Last little question on MicroOptics. The profitability decrease in the third quarter, I mean, it's always fluctuating a bit, but was that only due to the underutilization due to the new, clean room build-up, or were there, other issues?

Götz Bendele
CEO, SÜSS MicroTec

No systematic issues. If you're asking is it because we are, you know, our prices are dropping rapidly or something like that, no, that's not the case. I would urge you, especially for MicroOptics, not to read too much into quarterly figures. Profitability, that is.

Malte Schaumann
Equity Analyst, Warburg Research

Yeah, true. Okay.
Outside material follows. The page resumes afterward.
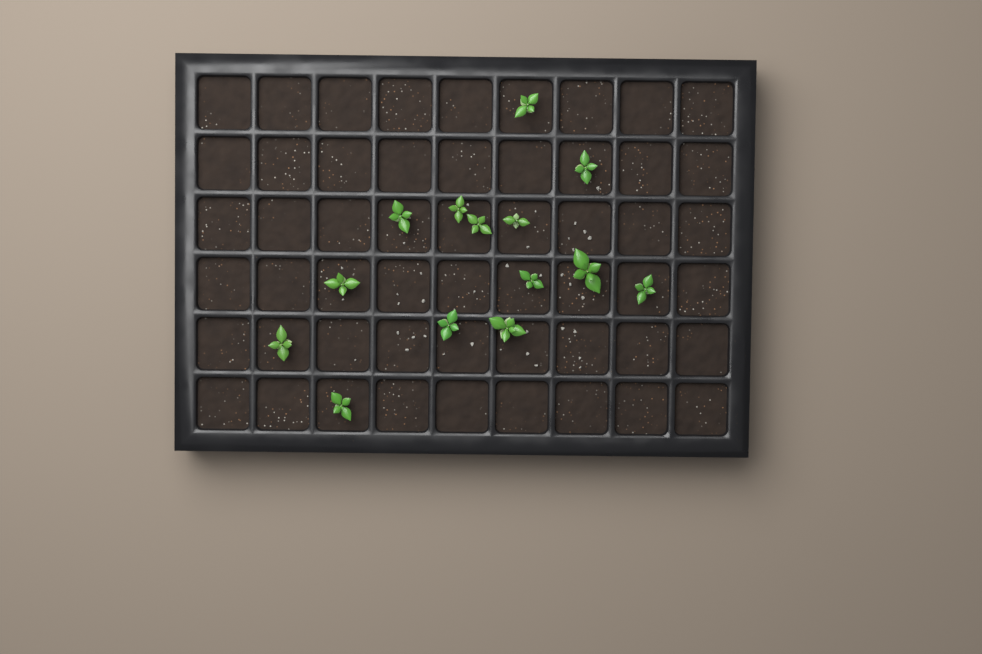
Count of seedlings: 14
Okay, that's fine. Okay, thanks.

Operator

We have one last question from the line of Michael Reis from Discover Capital GmbH. Please go ahead.

Michael Reis
Funds Advisor, Discover Capital GmbH

Hello, everybody. Maybe just one last question. You had EUR 1.5 million reversal in the litho segment for the two scanners. I just was wondering in which quarter is the EUR 1.5 million and how they're putting on your margin. So it's just.

Götz Bendele
CEO, SÜSS MicroTec

Sorry.

Michael Reis
Funds Advisor, Discover Capital GmbH

Drops through to the EBIT, right? The EUR 1.5 million.

Götz Bendele
CEO, SÜSS MicroTec

You're talking about the what? The write-up? Sorry, you're talking about the write-up on the.

Michael Reis
Funds Advisor, Discover Capital GmbH

Yeah.

Götz Bendele
CEO, SÜSS MicroTec

Okay. Sorry. The question was which quarter does this show up?

Michael Reis
Funds Advisor, Discover Capital GmbH

Yes.

Götz Bendele
CEO, SÜSS MicroTec

One second. This showed up in the third quarter, no? The EUR 1.5 million. Give me one second. That was in the third quarter. Thank you.

Michael Reis
Funds Advisor, Discover Capital GmbH

Just all of the litho segment, right?

Götz Bendele
CEO, SÜSS MicroTec

Yes.

Michael Reis
Funds Advisor, Discover Capital GmbH

Okay. Thank you. That was all.

Operator

There are no more questions at this time, and I would like to hand back to Dr. Götz Bendele for closing comments.

Götz Bendele
CEO, SÜSS MicroTec

Okay. Well, thank you. Again, thank you everyone for taking your time to speak to us. I hope I was able to answer most questions. If you have any additional questions, feel free to reach out to Franca. I hope to speak to you again, not in three months, actually, but the next call will be in all likelihood for the annual results at the end of March. Thank you, and have a great day.